▸ **Requirement**
Convert the rows below into a Markdown table with two columns, Number and Line, numbering each line in order. Skip blank lines, and leave the pictures out of the table.

--- --- ---

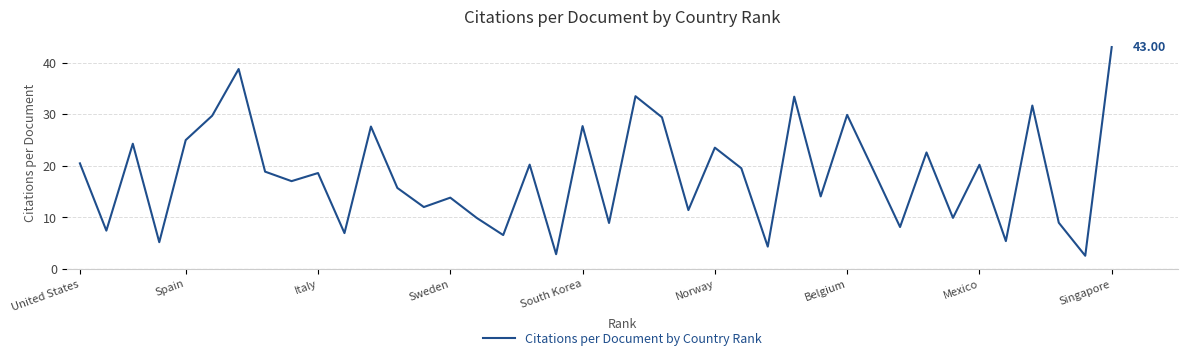

What is the difference between the maximum and minimum values?

40.4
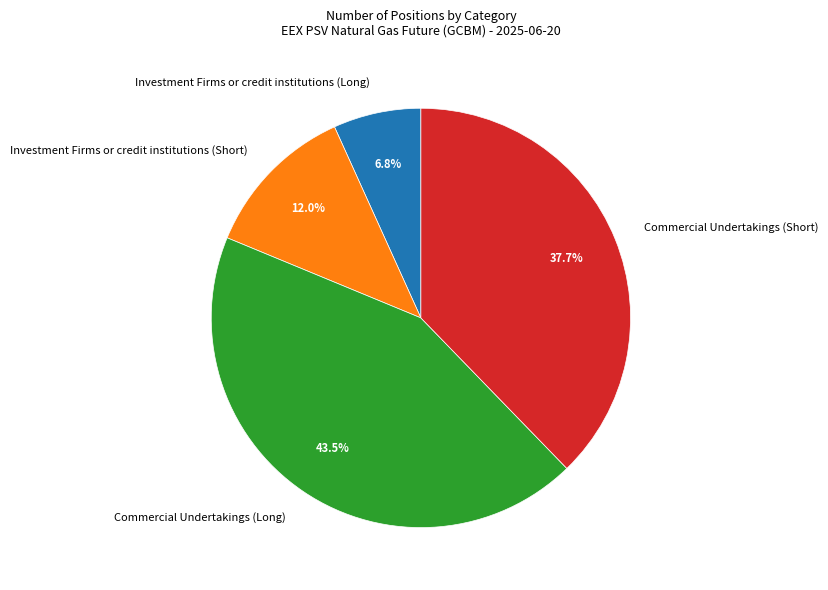

Count the number of slices in the pie.

4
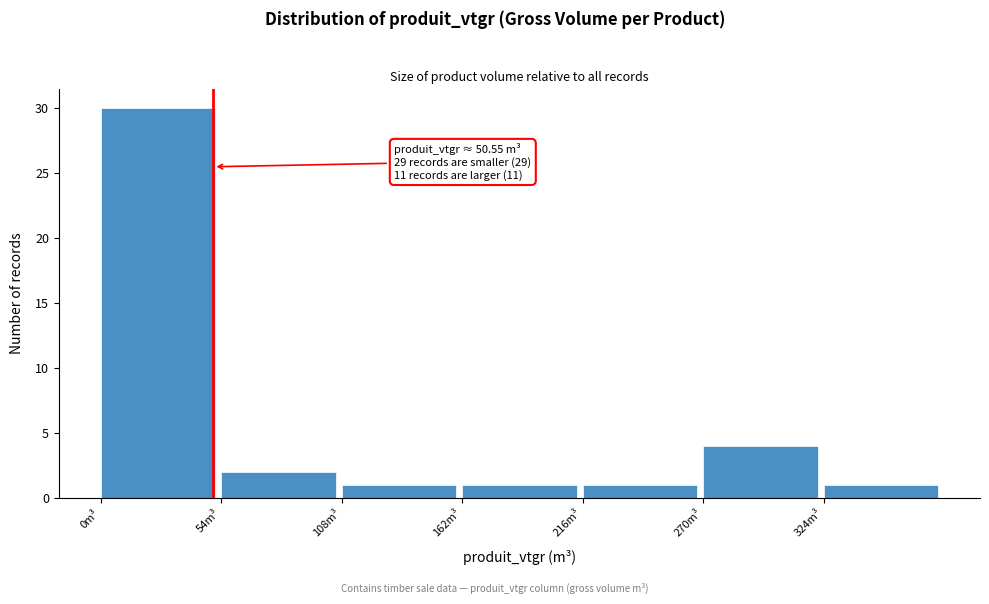

Which range on the x-axis has the tallest bar?

0 to 54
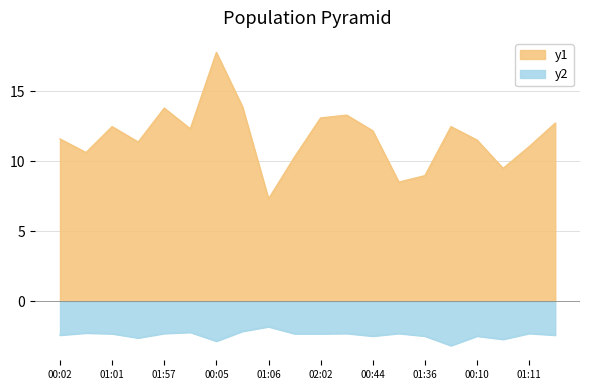

The SDS_P2 series shows -0.9 at 02:04. True or false?

False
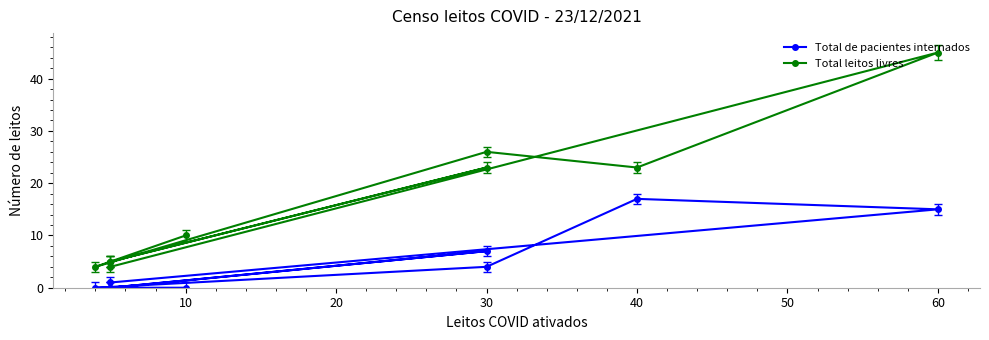

Does the chart display data point markers on the line(s)?

Yes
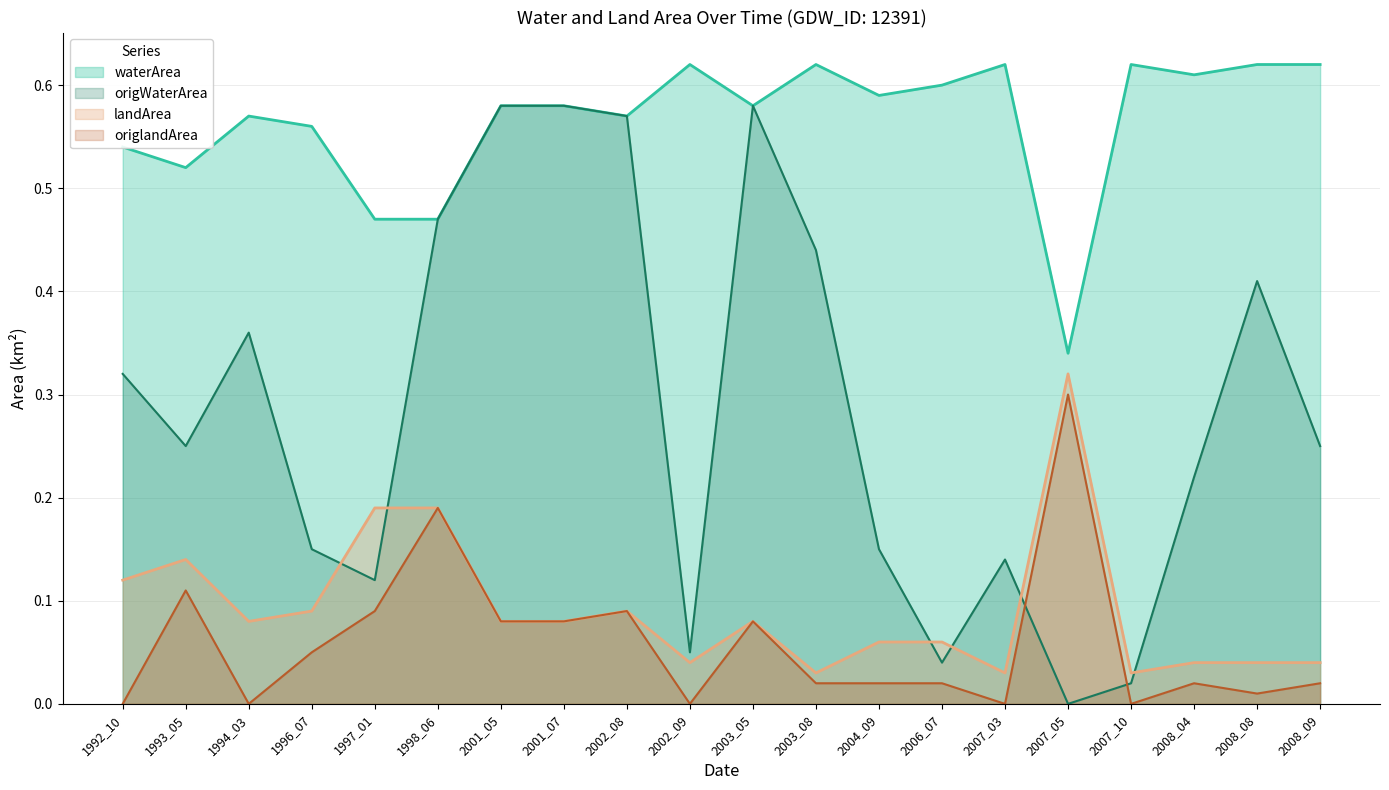

Between 1998_06 and 2002_08, which series saw the biggest shift?

landArea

--- --- ---

▸ **Your solution**
| Number | Line |
|---|---|
| 1 | What is the difference between the maximum and minimum values? |
| 2 | 40.4 |
| 3 | Count the number of slices in the pie. |
| 4 | 4 |
| 5 | Which range on the x-axis has the tallest bar? |
| 6 | 0 to 54 |
| 7 | The SDS_P2 series shows -0.9 at 02:04. True or false? |
| 8 | False |
| 9 | Does the chart display data point markers on the line(s)? |
| 10 | Yes |
| 11 | Between 1998_06 and 2002_08, which series saw the biggest shift? |
| 12 | landArea |